“I HAVE KILLED” — Part 1 of 2

A NERVOUS SPLENDOR
by Frederic Morton

My love for history being well-documented, no surprise that this would have caught my attention. By chance at that, but that’s why working at a library is good for the soul in many ways — working at a wide-ranging university library the best. But this one didn’t come in as a random return, it was actually part of someone’s cockeyed attempt at a donation. We get these at the library from time to time, somebody flings in a whole bunch of books in a heap in our drop box, they turn out to be somebody’s personal items that are being cleared out, and for the most part they either get routed through for donation or added to our book sale pile so we can raise some extra scratch on the side for our employee organization. There are worse fates.

But the cover caught my attention — late Victorian/European finery somewhere, splendor indeed, the subtitle ‘Vienna 1888/1889’ promised more than some tedious novel of the time and so it proved. Morton I don’t know much about, aside from the fact that he’s American, did his research, and had family roots in Vienna. But he tells a good tale — written in the late seventies and published in 1979, it has a certain, not breeziness, but sense of style and location that makes for a good popular history, placed somewhere between biography, social study, art and music report and novel. An illustrative difference might be between the Massie approach to Russia — involved, detailed, striking and strong but almost self-consciously so — and here, where it’s not so much statements and conclusions to be drawn as outlines and impressions sketched (literally so in that nearly every chapter has some pen-and-ink artwork from someone — apparently one Georg Eisler, from his book Wienerstadt — of moments of life and times in Vienna of that age, horse races, promenades, street scenes, and so forth).

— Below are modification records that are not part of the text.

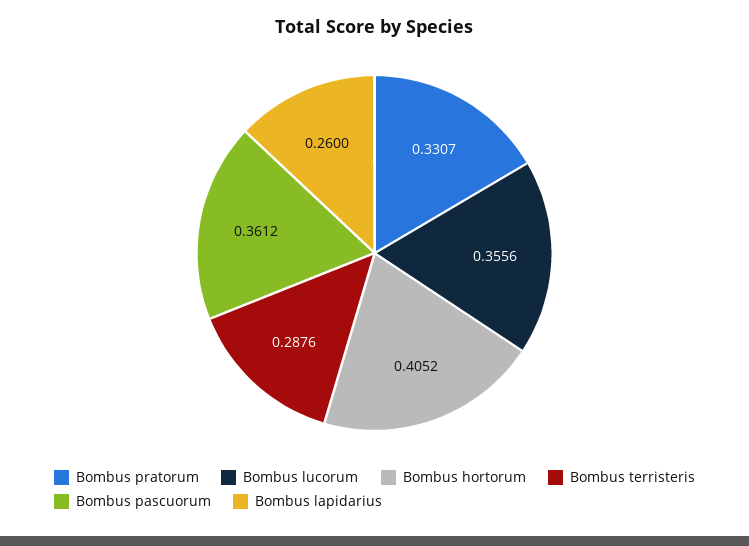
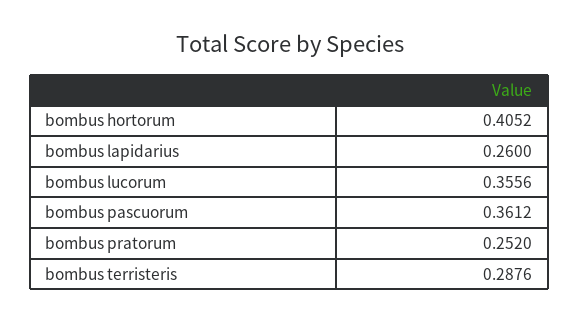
  {
-   "Bombus pratorum": 0.3307,
+   "Bombus pratorum": 0.252,
    "Bombus lucorum": 0.3556,
    "Bombus hortorum": 0.4052,
    "Bombus terristeris": 0.2876,
    "Bombus pascuorum": 0.3612,
    "Bombus lapidarius": 0.26
  }

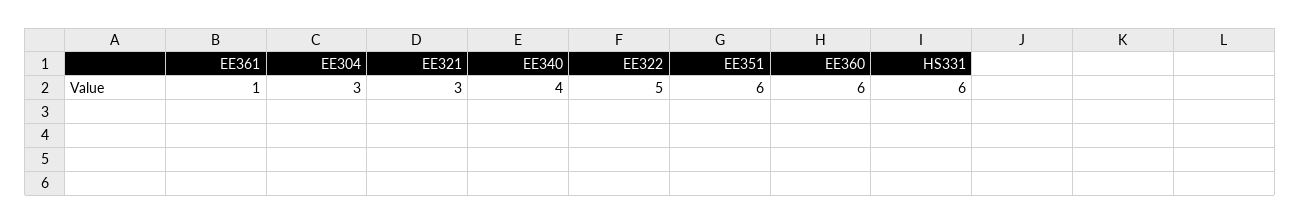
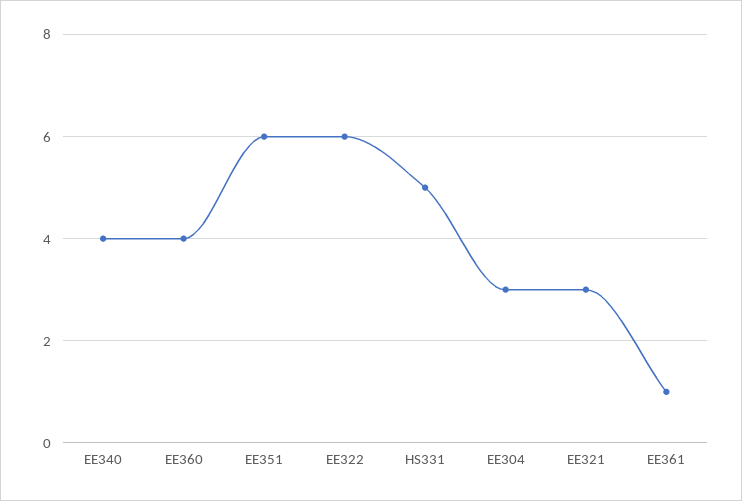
  {
    "EE361": 1,
    "EE304": 3,
    "EE321": 3,
    "EE340": 4,
-   "EE322": 5,
+   "EE322": 6,
    "EE351": 6,
-   "EE360": 6,
+   "EE360": 4,
-   "HS331": 6
+   "HS331": 5
  }

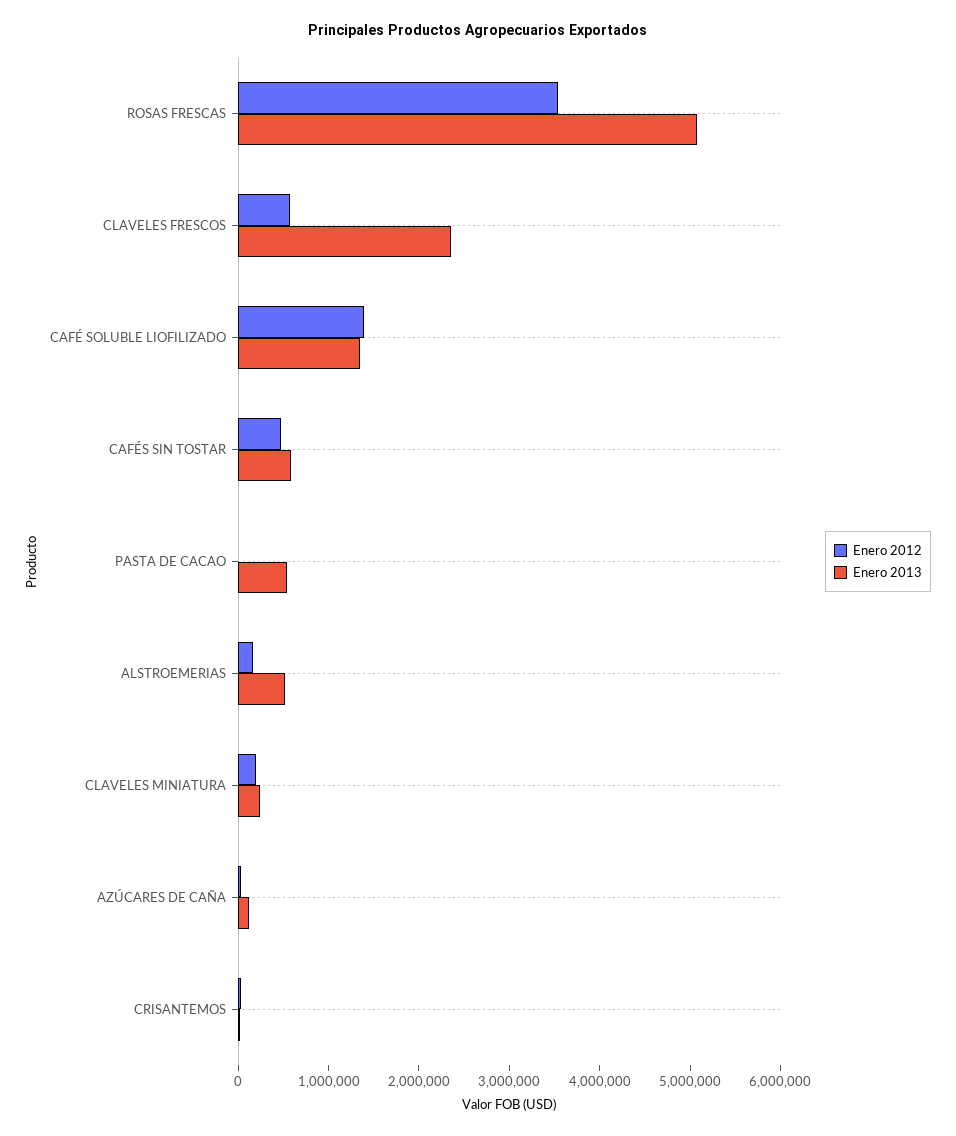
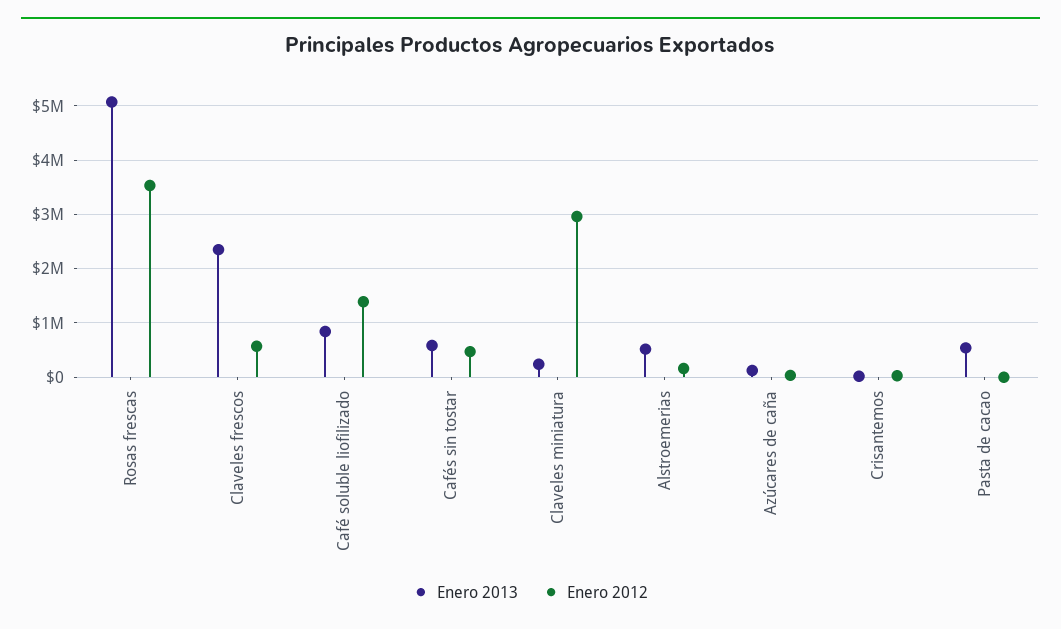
  {
    "Enero 2012": {
      "ROSAS FRESCAS": 3600000,
      "CLAVELES FRESCOS": 600000,
      "CAFÉ SOLUBLE LIOFILIZADO": 1400000,
      "CAFÉS SIN TOSTAR": 400000,
      "PASTA DE CACAO": 0,
      "ALSTROEMERIAS": 200000,
-     "CLAVELES MINIATURA": 200000,
+     "CLAVELES MINIATURA": 3000000,
      "AZÚCARES DE CAÑA": 0,
      "CRISANTEMOS": 0
    },
    "Enero 2013": {
      "ROSAS FRESCAS": 5000000,
      "CLAVELES FRESCOS": 2400000,
-     "CAFÉ SOLUBLE LIOFILIZADO": 1400000,
+     "CAFÉ SOLUBLE LIOFILIZADO": 800000,
      "CAFÉS SIN TOSTAR": 600000,
      "PASTA DE CACAO": 600000,
      "ALSTROEMERIAS": 600000,
      "CLAVELES MINIATURA": 200000,
      "AZÚCARES DE CAÑA": 200000,
      "CRISANTEMOS": 0
    }
  }

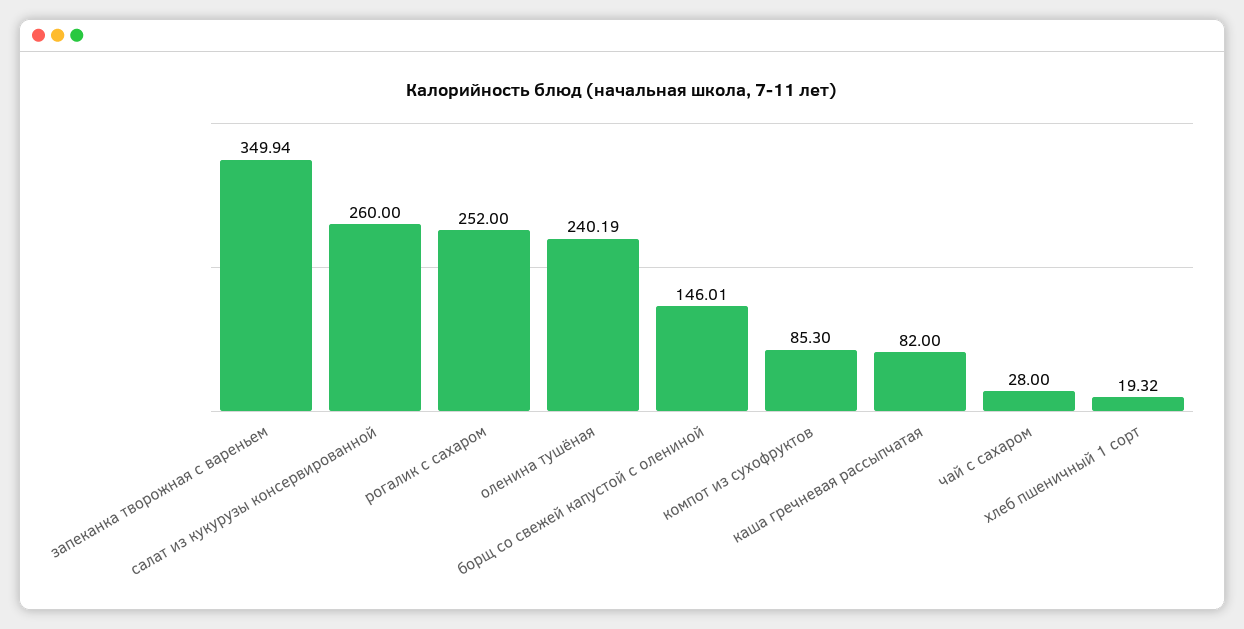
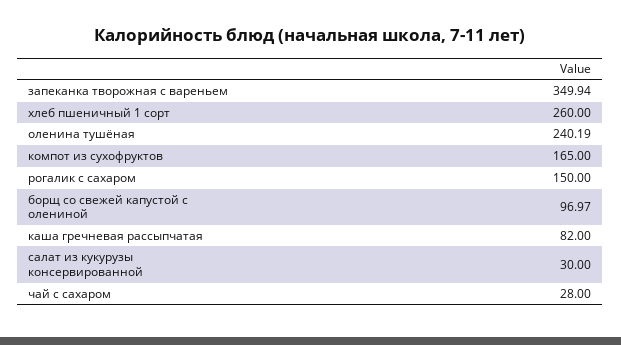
  {
    "запеканка творожная с вареньем": 349.94,
-   "салат из кукурузы консервированной": 260,
+   "салат из кукурузы консервированной": 30,
-   "рогалик с сахаром": 252,
+   "рогалик с сахаром": 150,
    "оленина тушёная": 240.19,
-   "борщ со свежей капустой с олениной": 146.01,
+   "борщ со свежей капустой с олениной": 96.97,
-   "компот из сухофруктов": 85.3,
+   "компот из сухофруктов": 165,
    "каша гречневая рассыпчатая": 82,
    "чай с сахаром": 28,
-   "хлеб пшеничный 1 сорт": 19.32
+   "хлеб пшеничный 1 сорт": 260
  }

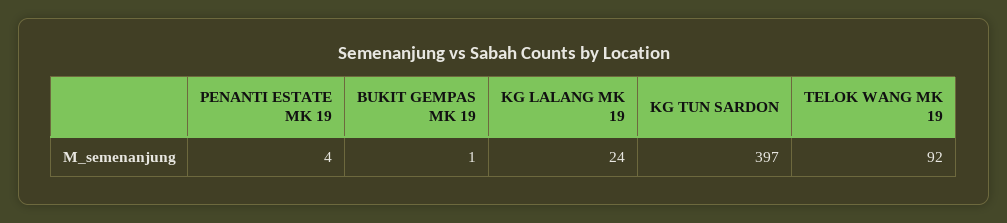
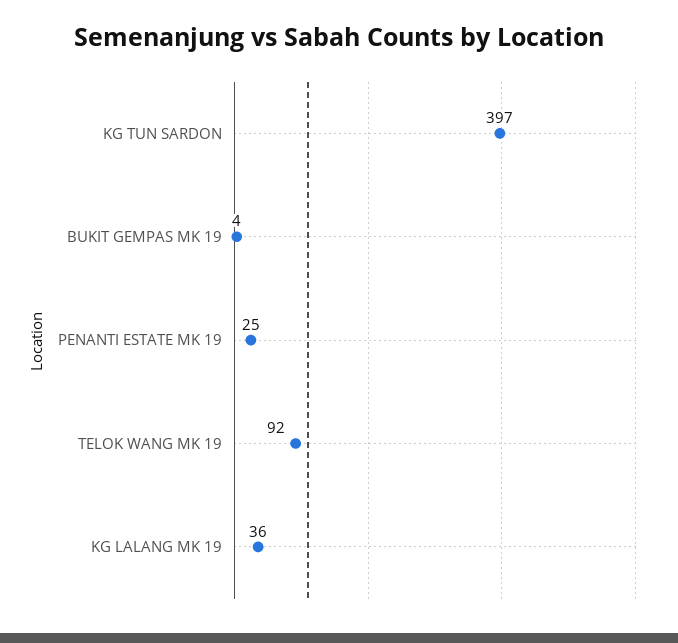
  {
-   "PENANTI ESTATE MK 19": 4,
+   "PENANTI ESTATE MK 19": 25,
-   "BUKIT GEMPAS MK 19": 1,
+   "BUKIT GEMPAS MK 19": 4,
-   "KG LALANG MK 19": 24,
+   "KG LALANG MK 19": 36,
    "KG TUN SARDON": 397,
    "TELOK WANG MK 19": 92
  }

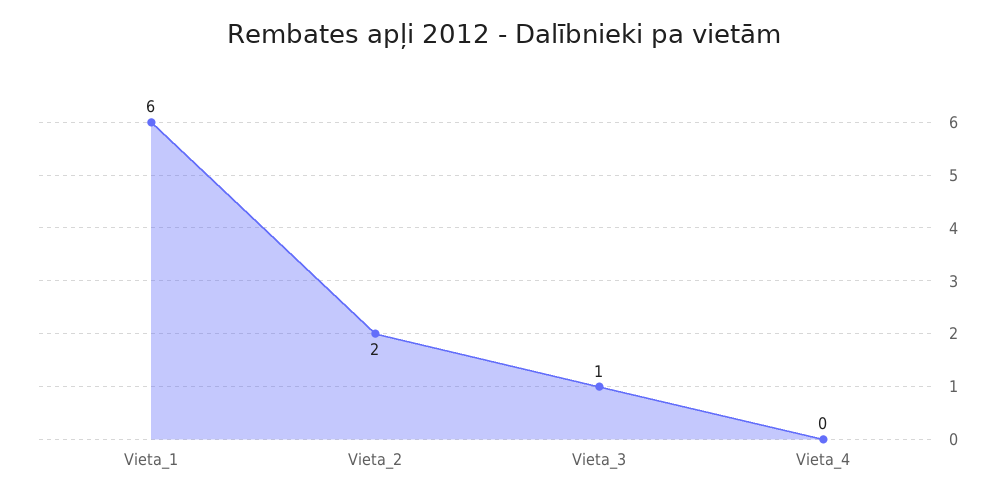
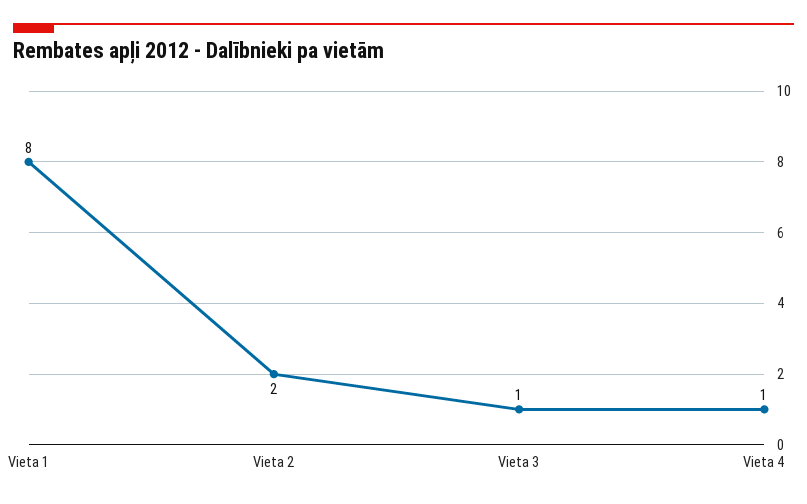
  {
-   "Vieta_1": 6,
+   "Vieta_1": 8,
    "Vieta_2": 2,
    "Vieta_3": 1,
-   "Vieta_4": 0
+   "Vieta_4": 1
  }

It mostly but not entirely steers clear of projecting. Its hero — about whom more shortly — is Rudolf, the Crown Prince of the Austrian-Hungarian Empire, and in the portrait of him our sympathies (‘our’ = late 20th century Western existence) are meant to be excited. Liberal (as it stood then), intelligent (clear enough), talented (a writer who vented his criticism of the Empire through anonymous text in a leading newspaper), more than once Morton expresses a dream that had he lived he might have helped prevent WWI — an assumption seductive but by no means obvious (and then again, Franz Josef, the decades-ruling Emperor, did not himself pass on until the middle of the war itself. Elsewhere some of the figures are talked about in terms of their eminent futures in order to place them for a reader — Klimt, Mahler, Freud, Schnitzler, Herzl, Wittgenstein (the latter barely born).

But the book does its level best to live in the moment, and to build and swirl to the point of its highest drama — Rudolf’s harrowing double-suicide pact with his lover Mary Vetsera. The impression sketched by Morton is of a case where ‘everything changes,’ a moment on par with a Pearl Harbor or a 9/11. To our eyes it might seem a ridiculous comparison, but perhaps we cannot but see it as little more than a frustrating waste. The book argues that’s precisely what Rudolf felt with his life and situation, yet intriguingly — and perhaps understandably — never exactly pins down what drove him to the extreme he did. Instead it’s yet more impressions, confusions, reactions, a portrayal of moments, domestic, private, public, famous, obscure, as is the whole book.

It ends with the birth of Hitler, in obscure provinciality. The tracking of the roots of a modern anti-Semitism is part of the book’s tale, so it’s as logical enough a conclusion as could be suggested. But how apropros in our modern Net continuum — where invoking a comparison to Hitler and fascism is seen to be the end of an argument, no matter what it is about — that it should end on so simple and absolute a conclusion. It’s a projection too — the world did not stop and shudder at Hitler’s birth. But like a good novel should, A Nervous Splendor knows, quite simply, when to bow out.